**Exercise data:**
--- START ---

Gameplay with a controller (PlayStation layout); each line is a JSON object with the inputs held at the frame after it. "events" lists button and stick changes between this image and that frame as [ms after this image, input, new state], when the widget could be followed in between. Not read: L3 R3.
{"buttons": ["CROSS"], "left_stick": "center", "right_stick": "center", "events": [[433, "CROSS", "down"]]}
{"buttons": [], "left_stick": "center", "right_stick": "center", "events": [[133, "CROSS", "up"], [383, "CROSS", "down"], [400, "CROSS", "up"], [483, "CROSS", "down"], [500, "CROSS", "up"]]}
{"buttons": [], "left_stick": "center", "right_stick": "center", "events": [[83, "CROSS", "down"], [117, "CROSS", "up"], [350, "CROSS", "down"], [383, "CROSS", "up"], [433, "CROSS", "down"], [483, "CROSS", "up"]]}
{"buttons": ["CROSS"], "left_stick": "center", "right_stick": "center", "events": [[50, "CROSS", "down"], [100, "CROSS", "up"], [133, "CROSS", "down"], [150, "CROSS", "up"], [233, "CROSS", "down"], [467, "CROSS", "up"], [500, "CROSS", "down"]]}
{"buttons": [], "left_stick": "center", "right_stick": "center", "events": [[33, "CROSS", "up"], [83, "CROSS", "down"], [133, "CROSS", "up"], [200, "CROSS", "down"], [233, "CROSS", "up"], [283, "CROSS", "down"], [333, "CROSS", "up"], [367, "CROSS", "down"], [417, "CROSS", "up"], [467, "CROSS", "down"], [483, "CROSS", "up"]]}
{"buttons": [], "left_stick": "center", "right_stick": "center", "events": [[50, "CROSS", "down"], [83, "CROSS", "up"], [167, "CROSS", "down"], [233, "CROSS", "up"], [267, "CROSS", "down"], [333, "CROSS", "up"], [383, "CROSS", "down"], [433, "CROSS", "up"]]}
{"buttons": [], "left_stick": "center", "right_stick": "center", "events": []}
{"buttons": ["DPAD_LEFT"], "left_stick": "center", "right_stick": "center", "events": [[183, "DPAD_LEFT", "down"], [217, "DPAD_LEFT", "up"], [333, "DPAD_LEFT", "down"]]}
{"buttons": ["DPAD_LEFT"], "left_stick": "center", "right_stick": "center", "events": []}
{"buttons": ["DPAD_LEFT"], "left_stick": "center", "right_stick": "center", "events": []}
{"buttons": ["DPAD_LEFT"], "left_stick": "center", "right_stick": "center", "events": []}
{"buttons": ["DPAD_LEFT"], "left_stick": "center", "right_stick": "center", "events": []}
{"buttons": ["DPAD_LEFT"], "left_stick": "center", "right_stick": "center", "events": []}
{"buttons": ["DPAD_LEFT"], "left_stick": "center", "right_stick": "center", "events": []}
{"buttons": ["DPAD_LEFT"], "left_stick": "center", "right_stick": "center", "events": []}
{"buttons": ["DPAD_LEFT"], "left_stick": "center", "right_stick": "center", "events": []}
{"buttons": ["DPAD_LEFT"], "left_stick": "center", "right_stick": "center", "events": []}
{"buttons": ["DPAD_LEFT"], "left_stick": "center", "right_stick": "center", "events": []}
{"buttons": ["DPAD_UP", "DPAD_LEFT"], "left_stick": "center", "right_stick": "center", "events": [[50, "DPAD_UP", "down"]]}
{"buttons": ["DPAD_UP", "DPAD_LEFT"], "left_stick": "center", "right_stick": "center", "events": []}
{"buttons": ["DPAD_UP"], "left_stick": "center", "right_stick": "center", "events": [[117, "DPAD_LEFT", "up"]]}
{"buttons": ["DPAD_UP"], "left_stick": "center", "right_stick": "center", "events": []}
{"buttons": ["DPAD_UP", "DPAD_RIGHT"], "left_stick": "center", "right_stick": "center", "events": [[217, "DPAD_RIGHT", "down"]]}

--- END ---

**Task item:**
Write out each entry once more, exactly as it was given.

**Your solution:**
Gameplay with a controller (PlayStation layout); each line is a JSON object with the inputs held at the frame after it. "events" lists button and stick changes between this image and that frame as [ms after this image, input, new state], when the widget could be followed in between. Not read: L3 R3.
{"buttons": ["CROSS"], "left_stick": "center", "right_stick": "center", "events": [[433, "CROSS", "down"]]}
{"buttons": [], "left_stick": "center", "right_stick": "center", "events": [[133, "CROSS", "up"], [383, "CROSS", "down"], [400, "CROSS", "up"], [483, "CROSS", "down"], [500, "CROSS", "up"]]}
{"buttons": [], "left_stick": "center", "right_stick": "center", "events": [[83, "CROSS", "down"], [117, "CROSS", "up"], [350, "CROSS", "down"], [383, "CROSS", "up"], [433, "CROSS", "down"], [483, "CROSS", "up"]]}
{"buttons": ["CROSS"], "left_stick": "center", "right_stick": "center", "events": [[50, "CROSS", "down"], [100, "CROSS", "up"], [133, "CROSS", "down"], [150, "CROSS", "up"], [233, "CROSS", "down"], [467, "CROSS", "up"], [500, "CROSS", "down"]]}
{"buttons": [], "left_stick": "center", "right_stick": "center", "events": [[33, "CROSS", "up"], [83, "CROSS", "down"], [133, "CROSS", "up"], [200, "CROSS", "down"], [233, "CROSS", "up"], [283, "CROSS", "down"], [333, "CROSS", "up"], [367, "CROSS", "down"], [417, "CROSS", "up"], [467, "CROSS", "down"], [483, "CROSS", "up"]]}
{"buttons": [], "left_stick": "center", "right_stick": "center", "events": [[50, "CROSS", "down"], [83, "CROSS", "up"], [167, "CROSS", "down"], [233, "CROSS", "up"], [267, "CROSS", "down"], [333, "CROSS", "up"], [383, "CROSS", "down"], [433, "CROSS", "up"]]}
{"buttons": [], "left_stick": "center", "right_stick": "center", "events": []}
{"buttons": ["DPAD_LEFT"], "left_stick": "center", "right_stick": "center", "events": [[183, "DPAD_LEFT", "down"], [217, "DPAD_LEFT", "up"], [333, "DPAD_LEFT", "down"]]}
{"buttons": ["DPAD_LEFT"], "left_stick": "center", "right_stick": "center", "events": []}
{"buttons": ["DPAD_LEFT"], "left_stick": "center", "right_stick": "center", "events": []}
{"buttons": ["DPAD_LEFT"], "left_stick": "center", "right_stick": "center", "events": []}
{"buttons": ["DPAD_LEFT"], "left_stick": "center", "right_stick": "center", "events": []}
{"buttons": ["DPAD_LEFT"], "left_stick": "center", "right_stick": "center", "events": []}
{"buttons": ["DPAD_LEFT"], "left_stick": "center", "right_stick": "center", "events": []}
{"buttons": ["DPAD_LEFT"], "left_stick": "center", "right_stick": "center", "events": []}
{"buttons": ["DPAD_LEFT"], "left_stick": "center", "right_stick": "center", "events": []}
{"buttons": ["DPAD_LEFT"], "left_stick": "center", "right_stick": "center", "events": []}
{"buttons": ["DPAD_LEFT"], "left_stick": "center", "right_stick": "center", "events": []}
{"buttons": ["DPAD_UP", "DPAD_LEFT"], "left_stick": "center", "right_stick": "center", "events": [[50, "DPAD_UP", "down"]]}
{"buttons": ["DPAD_UP", "DPAD_LEFT"], "left_stick": "center", "right_stick": "center", "events": []}
{"buttons": ["DPAD_UP"], "left_stick": "center", "right_stick": "center", "events": [[117, "DPAD_LEFT", "up"]]}
{"buttons": ["DPAD_UP"], "left_stick": "center", "right_stick": "center", "events": []}
{"buttons": ["DPAD_UP", "DPAD_RIGHT"], "left_stick": "center", "right_stick": "center", "events": [[217, "DPAD_RIGHT", "down"]]}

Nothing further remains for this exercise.